Manta Rays in Culture

Manta Rays in Culture

Manta Rays in Popular Culture

For many native people manta rays have cultural significance of great importance, especially for those who are in contact with the sea. Over time symbolism has been allocated to them and their figure probably was very important to the ancient societies.

The word “manta”, conferred only to these fish, seems to come from the Spanish or Portuguese term referred to the blanket-like trap or shawl with which rays are caught.

The Mochicas of ancient Peru, settled along the coast, represented manta rays in their art and manta rays figures are present in various ceramic objects. Meanwhile, the Australian Aborigines were accustomed to watching several species of cartilaginous fish and used to catch them for consumption or for the manufacture of various materials.

Traditional Chinese medicine, so rich in remedies made from parts of wild animals, demands for gill rakers that supposedly improve blood circulation, reduce toxins and cure cancer, chickenpox and infertility, among others. When catching manta rays, Indonesian fishermen usually sing an old song since they believe that this will prevent the animals from escaping.

Long ago, manta rays were generally viewed as dangerous sea creatures that could attack. Certainly their large size favored this opinion, and various beliefs that were part of the culture arisen. For example, some sailors of past centuries thought that these animals fed on other fish and that their strength was such that they were able to sink ships.

There is no reason to say that manta rays are dangerous animals. This is what was discovered in the second half of the twentieth century by the divers when they saw that they were not getting attacked. However, some people still believe that the manta rays can attack and “bite” with a stinger, which is wrong.

Manta rays in popular culture

The popularity of manta rays in film, television, literature, music and other media is not as marked as that of other animals, and they’re often confused with their cousins, rays of the Mobula genus and other elasmobranches of similar morphology.

Yet their representation has appeared in films and television series. Perhaps less well known Hollywood movies such as The Sea Bat (1930) and Devil Monster (1936) portray these fish as frightening and hostile animals towards humans. In The Sea Bat, residents of a fishing village are victims of a manta ray, and in Devil monster rescuers of a young castaway also become victims.
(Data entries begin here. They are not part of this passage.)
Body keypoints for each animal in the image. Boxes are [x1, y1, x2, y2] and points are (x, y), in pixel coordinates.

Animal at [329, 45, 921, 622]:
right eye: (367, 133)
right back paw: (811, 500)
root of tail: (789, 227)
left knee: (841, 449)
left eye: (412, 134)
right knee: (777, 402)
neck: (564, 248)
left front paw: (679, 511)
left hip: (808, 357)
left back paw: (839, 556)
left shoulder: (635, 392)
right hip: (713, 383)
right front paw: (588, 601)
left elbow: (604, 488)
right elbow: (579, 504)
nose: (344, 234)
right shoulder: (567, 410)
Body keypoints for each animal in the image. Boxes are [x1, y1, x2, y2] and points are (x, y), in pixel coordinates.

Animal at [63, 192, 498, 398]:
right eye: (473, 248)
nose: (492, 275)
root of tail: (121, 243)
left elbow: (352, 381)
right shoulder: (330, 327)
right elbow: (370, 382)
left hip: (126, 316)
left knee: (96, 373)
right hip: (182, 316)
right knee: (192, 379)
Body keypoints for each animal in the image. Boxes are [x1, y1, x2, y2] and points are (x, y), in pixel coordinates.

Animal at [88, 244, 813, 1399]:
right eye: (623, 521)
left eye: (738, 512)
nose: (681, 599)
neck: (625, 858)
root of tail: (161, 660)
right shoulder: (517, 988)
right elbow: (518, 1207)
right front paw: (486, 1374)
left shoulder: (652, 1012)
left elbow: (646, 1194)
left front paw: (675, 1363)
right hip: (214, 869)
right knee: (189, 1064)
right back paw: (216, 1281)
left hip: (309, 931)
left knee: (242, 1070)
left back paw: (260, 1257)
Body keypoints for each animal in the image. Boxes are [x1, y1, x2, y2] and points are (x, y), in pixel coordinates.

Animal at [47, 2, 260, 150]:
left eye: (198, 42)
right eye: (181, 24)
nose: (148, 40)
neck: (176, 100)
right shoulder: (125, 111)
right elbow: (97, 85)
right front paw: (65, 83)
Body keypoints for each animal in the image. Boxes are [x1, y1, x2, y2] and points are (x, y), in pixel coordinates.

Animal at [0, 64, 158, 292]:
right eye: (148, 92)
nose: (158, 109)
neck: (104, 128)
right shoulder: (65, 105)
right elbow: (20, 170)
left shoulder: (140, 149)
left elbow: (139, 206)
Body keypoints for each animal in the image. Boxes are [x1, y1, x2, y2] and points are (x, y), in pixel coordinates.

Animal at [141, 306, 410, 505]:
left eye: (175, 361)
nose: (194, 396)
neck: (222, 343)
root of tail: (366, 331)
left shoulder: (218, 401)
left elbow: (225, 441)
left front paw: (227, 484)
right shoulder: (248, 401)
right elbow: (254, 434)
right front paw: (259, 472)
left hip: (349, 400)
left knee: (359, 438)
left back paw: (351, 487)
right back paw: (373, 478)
Cartoons whose characters are sea creatures tend to include species of rays, as the recent children’s series The Octonauts based on books. The main characters are animals that live endless adventures; normally in each chapter they highlight a marine species. Manta rays make their appearance in Chapter 13 of series 2.

At other times are represented as hybrid or anthropomorphized beings, i.e., with human characteristics. This is the case of the character from the animated series The Little Mermaid called Evil manta and the Chief ray from the sea tigers, both hybrids of manta ray and human.

The name of these elasmobranchs is more common to designate sports teams (baseball, soccer, etc.), music and other groups. Pixies, a band of alternative rock, has two songs titled Manta ray and Dancing the manta ray. Did you know them?